Big Data Analysis module (AC51011)
About the Module
This module looks at storing, manipulating and analysing big data. We define big data as data that is high in volume, is captured at high velocity and contains high variety (in terms of structured and unstructured parts). We will investigate the tools and techniques both for storage of this data, such as distributed databases and filesystems, and for processing this data, such as Apache Hadoop, Apache Spark (and its library for machine-learning, MLLib), Apache Hive etc. A part of the module is also dedicated to programming in Scala, a functional language with built in concurrency that allows easy and rapid development of parallel data analytics, and to some fundamental algorithms for extracting knowledge from data, such as frequent pattern mining, classification and clustering.

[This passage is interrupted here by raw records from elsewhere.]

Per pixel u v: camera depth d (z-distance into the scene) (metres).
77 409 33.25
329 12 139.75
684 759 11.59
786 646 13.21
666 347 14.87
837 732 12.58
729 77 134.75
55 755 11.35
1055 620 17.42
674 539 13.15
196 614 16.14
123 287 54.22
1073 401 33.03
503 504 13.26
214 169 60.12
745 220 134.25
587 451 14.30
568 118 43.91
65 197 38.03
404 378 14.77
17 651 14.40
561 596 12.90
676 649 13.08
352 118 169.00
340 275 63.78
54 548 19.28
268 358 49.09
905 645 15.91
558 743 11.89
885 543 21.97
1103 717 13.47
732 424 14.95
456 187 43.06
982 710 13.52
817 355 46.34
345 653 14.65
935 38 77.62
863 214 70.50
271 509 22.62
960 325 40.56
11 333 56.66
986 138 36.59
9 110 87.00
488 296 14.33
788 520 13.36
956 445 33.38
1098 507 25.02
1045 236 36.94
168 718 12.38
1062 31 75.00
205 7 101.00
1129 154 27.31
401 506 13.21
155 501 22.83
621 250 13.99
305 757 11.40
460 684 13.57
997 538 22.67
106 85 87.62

There are 20 SCQF points available on this module.
|4||Introduction to Big Data and Big Data Analysis|
|5||Big Data Analysis Methodologies|
|6||Big Data Storage|
|8||Concurrent and Distributed Functional Programming using Scala|
|9||Big Data Processing Frameworks (Hadoop, Spark, Fink)|
|10||Data Mining Using Spark MLLib, Frequent Pattern Mining|
|11||Classification and Clustering|
Assessment and Coursework
Coursework counts for 40% of the final module mark.
Written exam counts for 60% of the final module mark.

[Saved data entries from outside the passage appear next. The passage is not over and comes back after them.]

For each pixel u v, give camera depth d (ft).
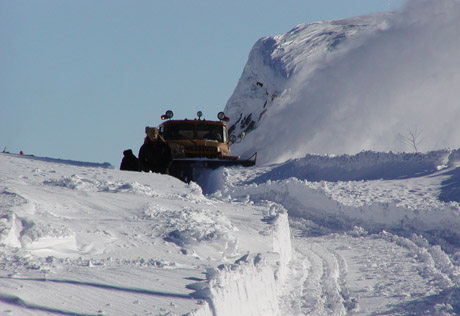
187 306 46.62
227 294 53.11
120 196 99.19
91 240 68.90
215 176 268.82
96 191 104.94
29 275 49.83
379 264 107.14
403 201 168.25
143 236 76.33
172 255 70.69
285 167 278.46
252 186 221.87
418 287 86.48
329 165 260.01
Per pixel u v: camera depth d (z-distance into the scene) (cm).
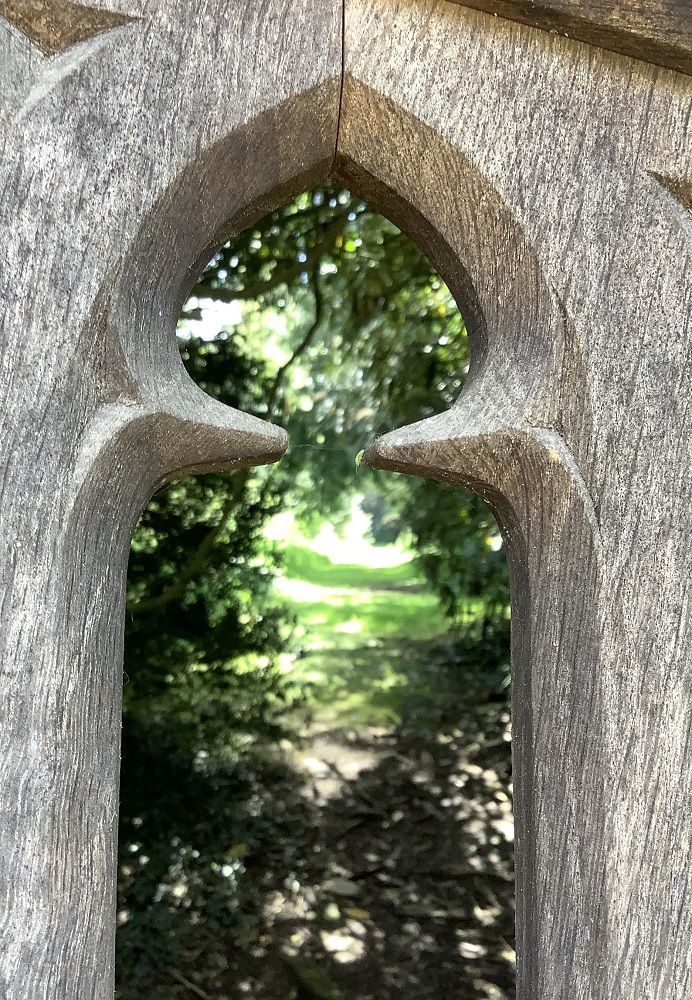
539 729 48
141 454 45
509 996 221
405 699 433
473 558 434
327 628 587
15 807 41
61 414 43
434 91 46
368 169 50
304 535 809
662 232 48
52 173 43
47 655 42
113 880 44
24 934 41
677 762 47
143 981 213
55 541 42
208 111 44
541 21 46
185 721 286
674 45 46
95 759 43
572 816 47
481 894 267
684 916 46
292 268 264
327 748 364
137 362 44
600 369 47
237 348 275
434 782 340
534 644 48
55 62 44
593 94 47
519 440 47
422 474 50
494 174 47
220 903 244
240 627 284
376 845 292
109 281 43
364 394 400
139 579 264
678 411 47
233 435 46
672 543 47
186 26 44
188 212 46
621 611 47
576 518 47
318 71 45
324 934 243
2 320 42
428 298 328
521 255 48
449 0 46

Marking criteria are provided on My Dundee for all assignments so that you know what we are looking for when we are marking your coursework. Please ensure that you refer to these when completing assignments.
|Title||Week Given||Week Due||Effort Expected (hours)||Value (%)|
|Big Data Processing||8||12||20||20|
All course material is available on My Dundee. This includes copies of lecture materials, practical exercises, and assignments. The reading list for this module can be accessed from My Dundee and provides recommended materials for completing the module.